= Source passage =
##########

We went to a land auction back in 2002, bought 25 acres of abandoned cow pasture just 2.5 miles west Paxton, IL, and our lives changed forever.
We had tried to buy the same property fifteen years earlier to build a new home on. It was owned by a local banker named Wally Judkins who lived across the stream. He was also a partner in a dairy farm and the property was part of their pasture. At the time he wasn't interested in selling, but now after his demise, the heirs decided to sell the land in addition to some other parcels. Our plan was to use the land as a "getaway place" close to home. We wanted to build a cabin, roast hotdogs, and ride our ATV on it. We knew it would take some work to get it ready.
There really wasn't a lane, just old tire tracks that could be seen here and there. Water sat in these tracks in one low area. An old rusted gate was at the front of the property and the grass and weeds were over 7' tall in places. We started clearing the brush and trees with a chainsaw after the closing, but it didn't take long to realize we needed something bigger...a lot bigger...as in a D5H Caterpillar
...and some other equipment
like a Case Excavator.

##########

= Material provided =
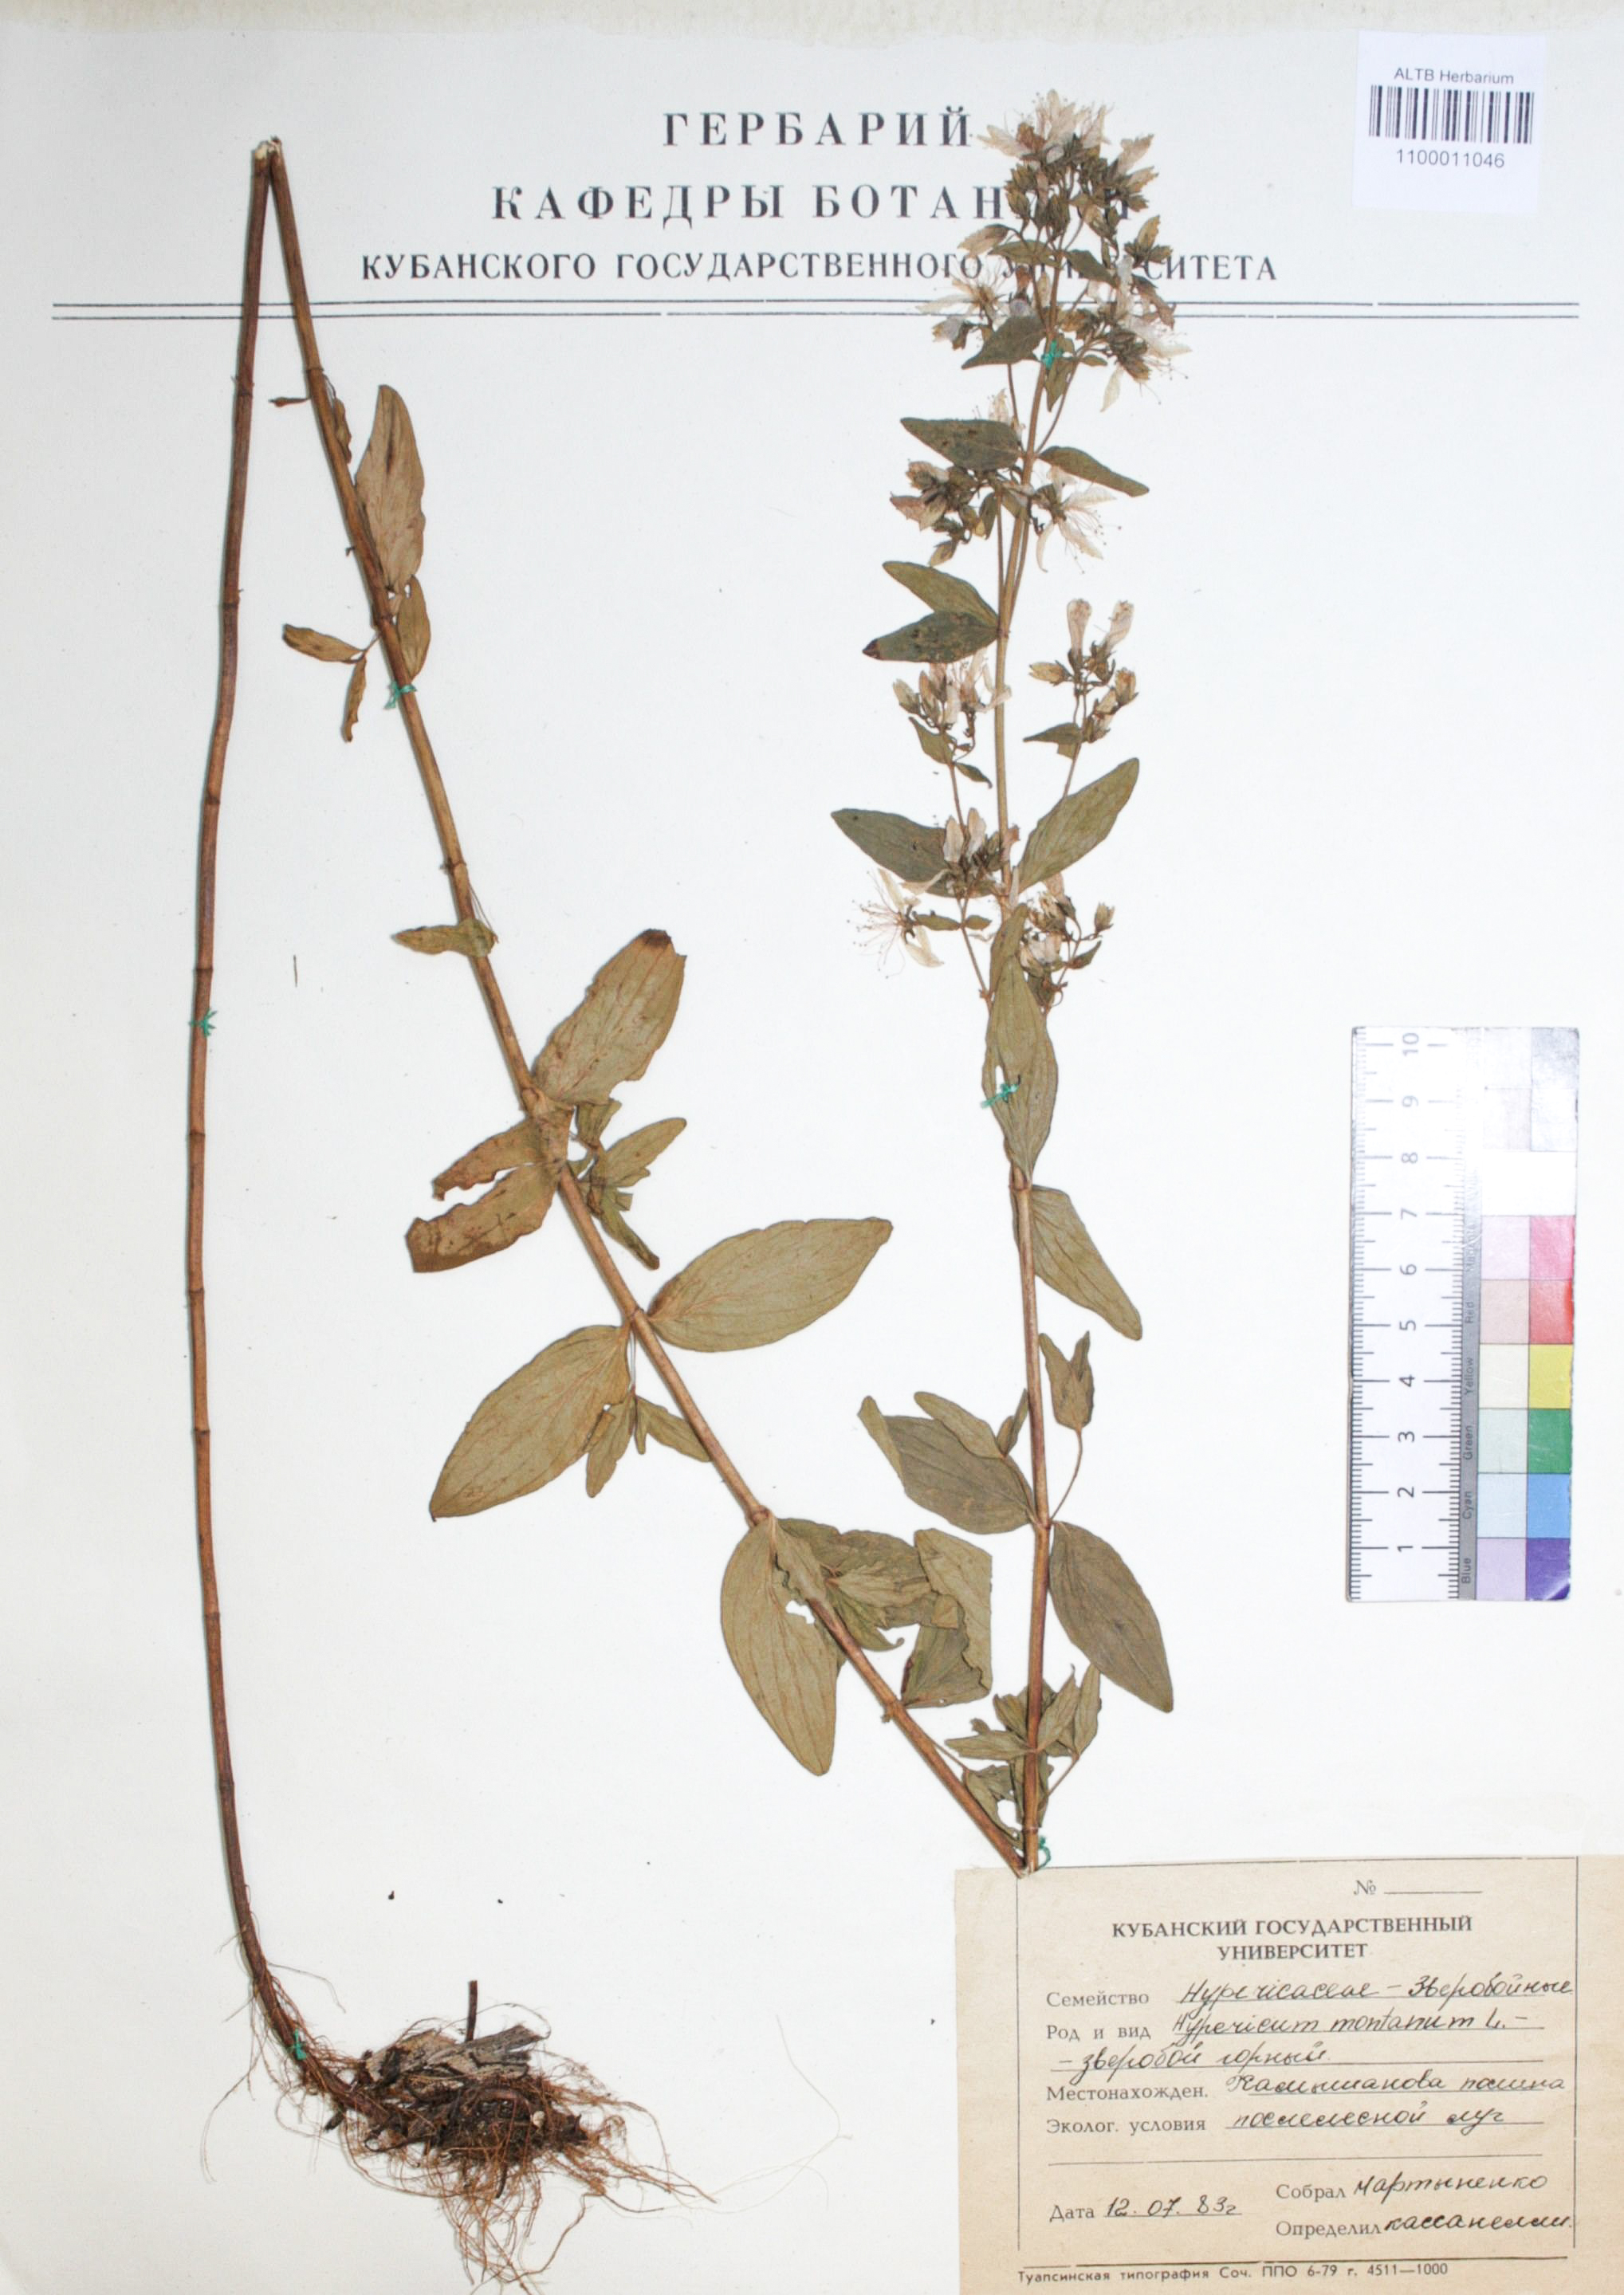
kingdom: Plantae
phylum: Tracheophyta
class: Magnoliopsida
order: Malpighiales
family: Hypericaceae
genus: Hypericum
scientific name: Hypericum montanum
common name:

##########

= Task A =
Transcribe the entries from the line containing "class: Magnoliopsida" through the last line of the entries, including both of those lines.
= Task B =
Write the next part of the account of clearing the pasture land near Paxton, beginning after its final line.

= Written reply A =
class: Magnoliopsida
order: Malpighiales
family: Hypericaceae
genus: Hypericum
scientific name: Hypericum montanum
common name:

= Written reply B =
The original entry. Rock from Indiana.
A split cedar fence for safety. Limestone from an old highway bridge we tore down.
A rustic cabin for the family was next on the list. We finally decided on purchasing a modular cabin from a sawmill in Northern Indiana. It came one day on a truck with 10 Amish carpenters. Somehow they lifted it off the semi trailer with a system of wenches and pulleys and onto a concrete pad we had poured earlier. They fastened the two pieces together and started laying up the logs on the gable ends. The rafters came next followed by tongue and groove planking and a shingled roof. Then the interior loft and yes, the 5x6 small rustic cabin which would become the half bath. Did I mention this happened in one day?
About this time, Jim decided that he wanted to build a shop on the new property. He had sold a couple of businesses to a large company and wanted to spend more time there. He was also tired after running a fast-paced, high-stress business for seventeen years. So that it would fit into the countryside, we wanted the shop to look like a barn. With the size it needed to be, however, it became so tall that we ended up with a lot of wasted space in the attic. We decided to build a second floor and use it for something. Perhaps we should build some Bed & Breakfast rooms up there we thought. Upon further thought we concluded that it wouldn't be too wise to have B&B rooms above a shop with tools, a tractor, noise, and fuel. And all of a sudden we dropped the idea of a shop and had an entire Bed & Breakfast building planned where people could enjoy the countryside and relax. The building began.
Setting Posts Roof Trusses
Roof Sheating Shingles
Steel skin Pouring the concrete floor.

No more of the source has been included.